School of Information Science and Engineering, Lanzhou University, Lanzhou 730000, China.
Key Laboratory of China's Ethnic Languages and Information Technology of Ministry of Education, Northwest Minzu University, Lanzhou 730030, China.
Bioinformatics. 2022 Sep 30;38(19):4573-4580. doi: 10.1093/bioinformatics/btac550.
Extracting useful molecular features is essential for molecular property prediction. Atom-level representation is a common representation of molecules, ignoring the sub-structure or branch information of molecules to some extent; however, it is vice versa for the substring-level representation. Both atom-level and substring-level representations may lose the neighborhood or spatial information of molecules. While molecular graph representation aggregating the neighborhood information of a molecule has a weak ability in expressing the chiral molecules or symmetrical structure. In this article, we aim to make use of the advantages of representations in different granularities simultaneously for molecular property prediction. To this end, we propose a fusion model named MultiGran-SMILES, which integrates the molecular features of atoms, sub-structures and graphs from the input. Compared with the single granularity representation of molecules, our method leverages the advantages of various granularity representations simultaneously and adjusts the contribution of each type of representation adaptively for molecular property prediction.

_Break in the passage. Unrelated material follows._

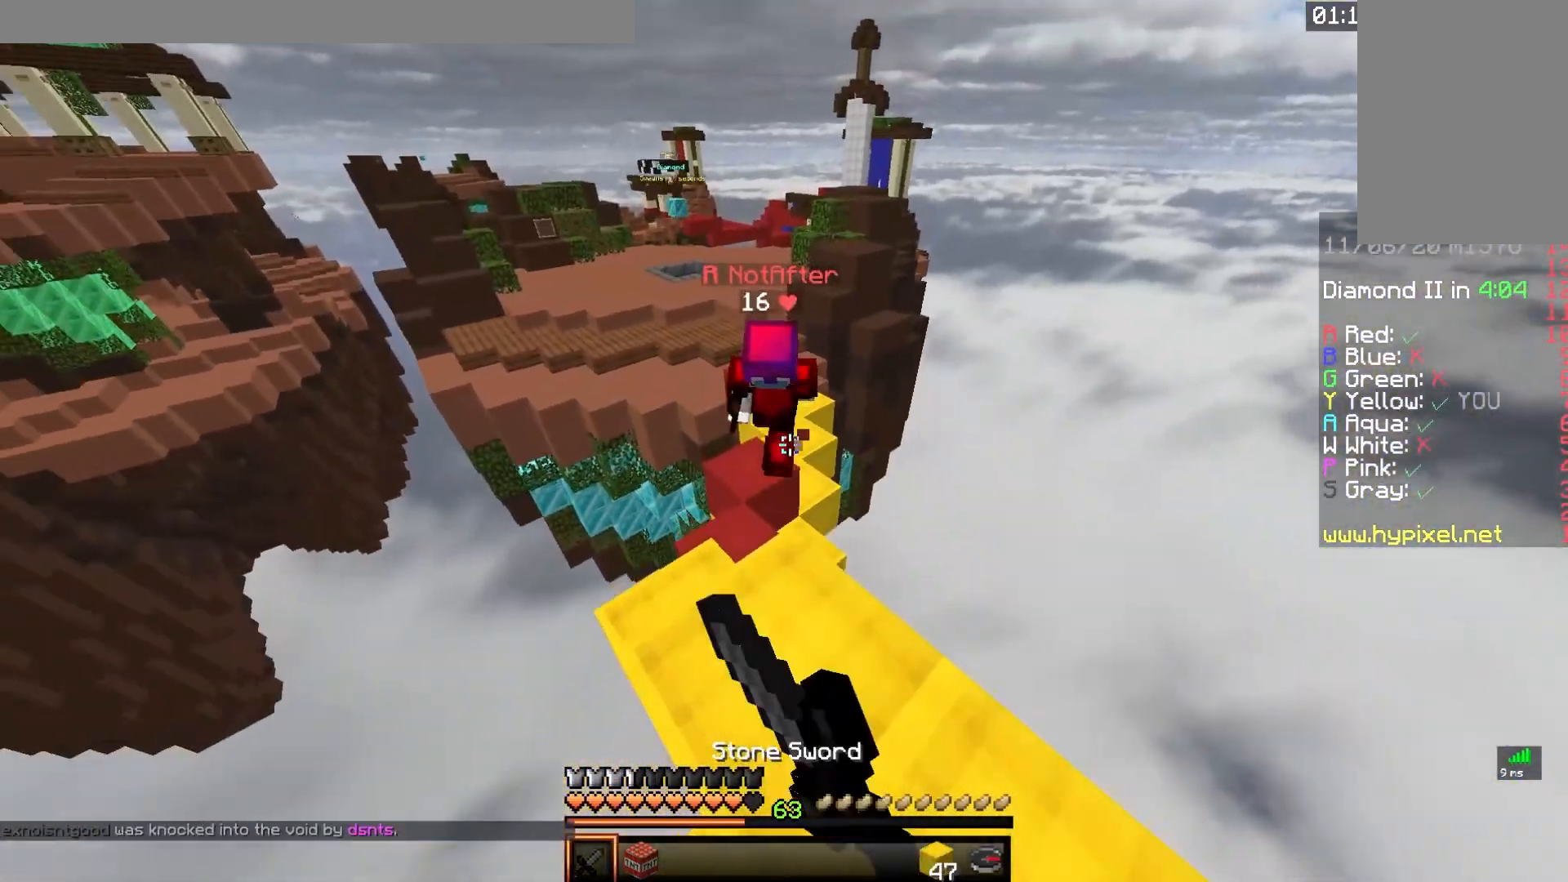
Gameplay with keyboard and mouse; each line is a JSON object with the keys and mouse buttons held at the frame after it. "events" lists presses ("down") and releases ("up") of "a", "d", "s", "space", "w", "mouse_left" and "mouse_right" between this image and that frame as [ms after this image, input, new state], when the widget could be followed in between. "mouse_left", "mouse_right" = the "left", "right" buttons of the "mouse" list. No other keys are recorded. Fast repeated clicks can show as one long hold. Mouse movement is not recorded.
{"keys": ["a", "d"], "mouse": ["left"], "events": [[50, "a", "down"], [50, "mouse_left", "down"], [183, "space", "up"], [267, "w", "up"], [367, "d", "down"]]}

The experimental results show that our MultiGran-SMILES method achieves state-of-the-art performance on BBBP, LogP, HIV and ClinTox datasets. For the BACE, FDA and Tox21 datasets, the results are comparable with the state-of-the-art models. Moreover, the experimental results show that the gains of our proposed method are bigger for the molecules with obvious functional groups or branches.
The code and data underlying this work are available on GitHub at https://github. com/Jiangjing0122/MultiGran.
Supplementary data are available at Bioinformatics online.
提取有用的分子特征对于分子性质预测至关重要。原子级表示是一种常见的分子表示方法,在某种程度上忽略了分子的子结构或分支信息;然而,子串级表示则相反。原子级和子串级表示都可能丢失分子的邻域或空间信息。而聚合分子邻域信息的分子图表示在表达手性分子或对称结构方面能力较弱。在本文中,我们旨在同时利用不同粒度表示的优势来进行分子性质预测。为此,我们提出了一种名为 MultiGran-SMILES 的融合模型,它从输入中集成了原子、子结构和图形的分子特征。与分子的单一粒度表示相比,我们的方法同时利用了各种粒度表示的优势,并自适应地调整每种表示类型的贡献,以进行分子性质预测。
实验结果表明,我们的 MultiGran-SMILES 方法在 BBBP、LogP、HIV 和 ClinTox 数据集上达到了最先进的性能。对于 BACE、FDA 和 Tox21 数据集,结果与最先进的模型相当。此外,实验结果表明,对于具有明显官能团或分支的分子,我们提出的方法的增益更大。
本工作的代码和数据可在 GitHub 上获得,网址为 https://github.com/Jiangjing0122/MultiGran。
补充数据可在生物信息学在线获得。